- [Task instructions]
The copy you give must match the lines from the top of the data through the line containing "Oiga Chamigo Aguará, de" exactly, and it must hold no pictures.

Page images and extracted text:
::::
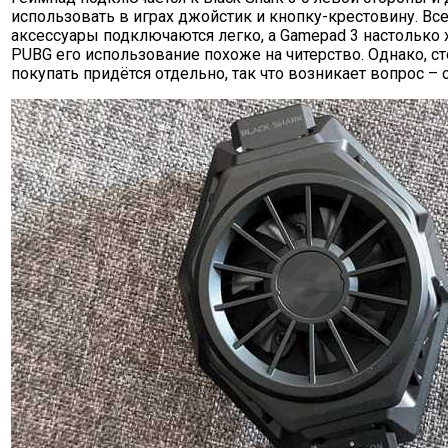
использовать в играх джойстик и кнопку-крестовину. Вс
аксессуары подключаются легко, а Gamepad 3 настолько 
PUBG его использование похоже на читерство. Однако, ст
покупать придётся отдельно, так что возникает вопрос – 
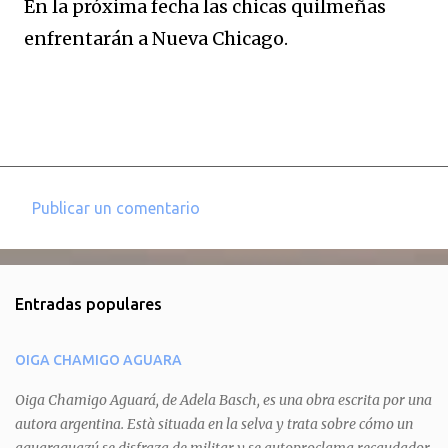
En la próxima fecha las chicas quilmeñas
enfrentarán a Nueva Chicago.
Publicar un comentario
C
o
m
Entradas populares
e
n
OIGA CHAMIGO AGUARA
t
a
Oiga Chamigo Aguará, de Adela Basch, es una obra escrita por una
autora argentina. Està situada en la selva y trata sobre cómo un
r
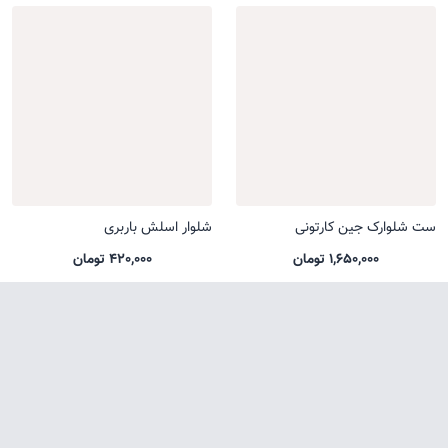
ست شلوارک جین کارتونی
شلوار اسلش باربری
1,650,000 تومان
420,000 تومان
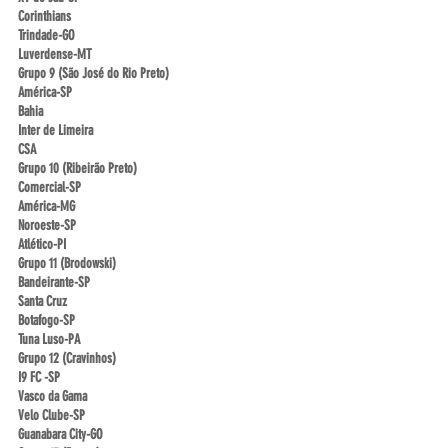
Corinthians
Trindade-GO
Luverdense-MT
Grupo 9 (São José do Rio Preto)
América-SP
Bahia
Inter de Limeira
CSA
Grupo 10 (Ribeirão Preto)
Comercial-SP
América-MG
Noroeste-SP
Atlético-PI
Grupo 11 (Brodowski)
Bandeirante-SP
Santa Cruz
Botafogo-SP
Tuna Luso-PA
Grupo 12 (Cravinhos)
I9 FC -SP
Vasco da Gama
Velo Clube-SP
Guanabara City-GO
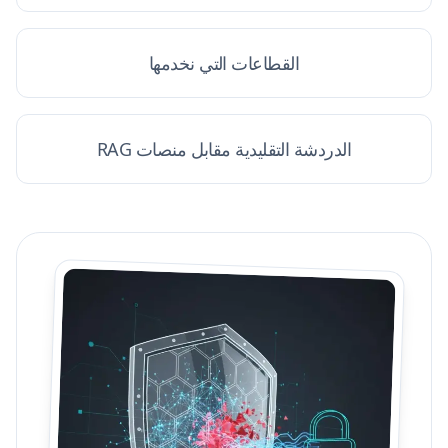
القطاعات التي نخدمها
الدردشة التقليدية مقابل منصات RAG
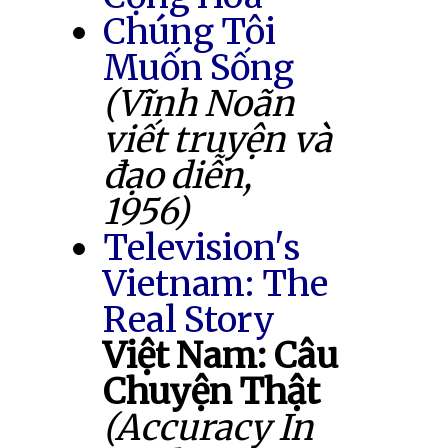
Chúng Tôi
Muốn Sống
(Vĩnh Noãn
viết truyện và
đạo diễn,
1956)
Television's
Vietnam: The
Real Story
Việt Nam: Câu
Chuyện Thật
(Accuracy In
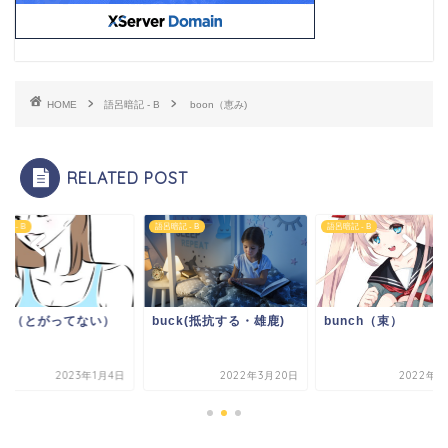
HOME
語呂暗記 - B
boon（恵み)
RELATED POST
記 - B
語呂暗記 - B
語呂暗記 - B
unt（とがってない）
buck(抵抗する・雄鹿)
bunch（束）
2023年1月4日
2022年3月20日
2022年4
::::
- [Final answer]
использовать в играх джойстик и кнопку-крестовину. Вс
аксессуары подключаются легко, а Gamepad 3 настолько 
PUBG его использование похоже на читерство. Однако, ст
покупать придётся отдельно, так что возникает вопрос – 
En la próxima fecha las chicas quilmeñas
enfrentarán a Nueva Chicago.
Publicar un comentario
C
o
m
Entradas populares
e
n
OIGA CHAMIGO AGUARA
t
a
Oiga Chamigo Aguará, de Adela Basch, es una obra escrita por una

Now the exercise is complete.